Dataset items:
^^^^^^^^^^^^^^^^

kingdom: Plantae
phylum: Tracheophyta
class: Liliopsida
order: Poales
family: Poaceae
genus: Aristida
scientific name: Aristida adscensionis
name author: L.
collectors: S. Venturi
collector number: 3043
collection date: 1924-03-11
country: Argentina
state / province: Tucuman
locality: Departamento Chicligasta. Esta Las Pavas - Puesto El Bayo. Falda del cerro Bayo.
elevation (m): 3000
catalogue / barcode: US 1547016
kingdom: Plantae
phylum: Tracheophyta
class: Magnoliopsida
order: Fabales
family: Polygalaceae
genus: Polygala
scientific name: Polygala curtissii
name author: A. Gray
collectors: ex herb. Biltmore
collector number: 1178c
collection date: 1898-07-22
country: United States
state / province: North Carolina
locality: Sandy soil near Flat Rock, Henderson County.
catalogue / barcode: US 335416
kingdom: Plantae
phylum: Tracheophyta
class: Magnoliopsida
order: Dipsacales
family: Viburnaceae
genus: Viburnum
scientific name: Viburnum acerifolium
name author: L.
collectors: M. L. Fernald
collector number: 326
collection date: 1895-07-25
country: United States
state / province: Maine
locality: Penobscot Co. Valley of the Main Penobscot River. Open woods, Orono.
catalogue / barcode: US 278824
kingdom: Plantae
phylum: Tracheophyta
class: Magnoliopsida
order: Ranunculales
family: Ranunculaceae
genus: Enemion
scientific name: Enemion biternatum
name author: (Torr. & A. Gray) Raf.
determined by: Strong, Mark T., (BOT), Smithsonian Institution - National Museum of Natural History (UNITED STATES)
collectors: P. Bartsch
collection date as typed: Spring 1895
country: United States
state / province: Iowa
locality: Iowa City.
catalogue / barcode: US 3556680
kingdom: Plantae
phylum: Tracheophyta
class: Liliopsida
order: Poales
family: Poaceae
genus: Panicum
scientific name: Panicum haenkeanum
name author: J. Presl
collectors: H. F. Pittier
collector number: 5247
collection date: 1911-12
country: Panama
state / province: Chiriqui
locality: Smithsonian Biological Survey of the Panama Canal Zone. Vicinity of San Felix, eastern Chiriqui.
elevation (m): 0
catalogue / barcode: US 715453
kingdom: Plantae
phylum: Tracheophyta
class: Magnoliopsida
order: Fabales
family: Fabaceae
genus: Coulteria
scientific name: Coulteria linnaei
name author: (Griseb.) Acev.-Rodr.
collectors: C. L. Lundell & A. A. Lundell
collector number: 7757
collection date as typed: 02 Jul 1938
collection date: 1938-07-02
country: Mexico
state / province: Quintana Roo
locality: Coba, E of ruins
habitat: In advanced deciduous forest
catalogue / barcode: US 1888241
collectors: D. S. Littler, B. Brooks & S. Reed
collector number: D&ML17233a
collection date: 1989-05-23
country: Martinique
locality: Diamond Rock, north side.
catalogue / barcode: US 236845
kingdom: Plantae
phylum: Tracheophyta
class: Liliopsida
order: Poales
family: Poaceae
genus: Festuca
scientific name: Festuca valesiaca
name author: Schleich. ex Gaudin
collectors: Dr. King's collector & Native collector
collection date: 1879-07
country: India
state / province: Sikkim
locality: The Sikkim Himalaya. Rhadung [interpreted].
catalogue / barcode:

^^^^^^^^^^^^^^^^

[Short exercise] Rewrite all of the data above, swapping every "locality" for "site" and leaving everything else untouched.

[The reply]
kingdom: Plantae
phylum: Tracheophyta
class: Liliopsida
order: Poales
family: Poaceae
genus: Aristida
scientific name: Aristida adscensionis
name author: L.
collectors: S. Venturi
collector number: 3043
collection date: 1924-03-11
country: Argentina
state / province: Tucuman
site: Departamento Chicligasta. Esta Las Pavas - Puesto El Bayo. Falda del cerro Bayo.
elevation (m): 3000
catalogue / barcode: US 1547016
kingdom: Plantae
phylum: Tracheophyta
class: Magnoliopsida
order: Fabales
family: Polygalaceae
genus: Polygala
scientific name: Polygala curtissii
name author: A. Gray
collectors: ex herb. Biltmore
collector number: 1178c
collection date: 1898-07-22
country: United States
state / province: North Carolina
site: Sandy soil near Flat Rock, Henderson County.
catalogue / barcode: US 335416
kingdom: Plantae
phylum: Tracheophyta
class: Magnoliopsida
order: Dipsacales
family: Viburnaceae
genus: Viburnum
scientific name: Viburnum acerifolium
name author: L.
collectors: M. L. Fernald
collector number: 326
collection date: 1895-07-25
country: United States
state / province: Maine
site: Penobscot Co. Valley of the Main Penobscot River. Open woods, Orono.
catalogue / barcode: US 278824
kingdom: Plantae
phylum: Tracheophyta
class: Magnoliopsida
order: Ranunculales
family: Ranunculaceae
genus: Enemion
scientific name: Enemion biternatum
name author: (Torr. & A. Gray) Raf.
determined by: Strong, Mark T., (BOT), Smithsonian Institution - National Museum of Natural History (UNITED STATES)
collectors: P. Bartsch
collection date as typed: Spring 1895
country: United States
state / province: Iowa
site: Iowa City.
catalogue / barcode: US 3556680
kingdom: Plantae
phylum: Tracheophyta
class: Liliopsida
order: Poales
family: Poaceae
genus: Panicum
scientific name: Panicum haenkeanum
name author: J. Presl
collectors: H. F. Pittier
collector number: 5247
collection date: 1911-12
country: Panama
state / province: Chiriqui
site: Smithsonian Biological Survey of the Panama Canal Zone. Vicinity of San Felix, eastern Chiriqui.
elevation (m): 0
catalogue / barcode: US 715453
kingdom: Plantae
phylum: Tracheophyta
class: Magnoliopsida
order: Fabales
family: Fabaceae
genus: Coulteria
scientific name: Coulteria linnaei
name author: (Griseb.) Acev.-Rodr.
collectors: C. L. Lundell & A. A. Lundell
collector number: 7757
collection date as typed: 02 Jul 1938
collection date: 1938-07-02
country: Mexico
state / province: Quintana Roo
site: Coba, E of ruins
habitat: In advanced deciduous forest
catalogue / barcode: US 1888241
collectors: D. S. Littler, B. Brooks & S. Reed
collector number: D&ML17233a
collection date: 1989-05-23
country: Martinique
site: Diamond Rock, north side.
catalogue / barcode: US 236845
kingdom: Plantae
phylum: Tracheophyta
class: Liliopsida
order: Poales
family: Poaceae
genus: Festuca
scientific name: Festuca valesiaca
name author: Schleich. ex Gaudin
collectors: Dr. King's collector & Native collector
collection date: 1879-07
country: India
state / province: Sikkim
site: The Sikkim Himalaya. Rhadung [interpreted].
catalogue / barcode:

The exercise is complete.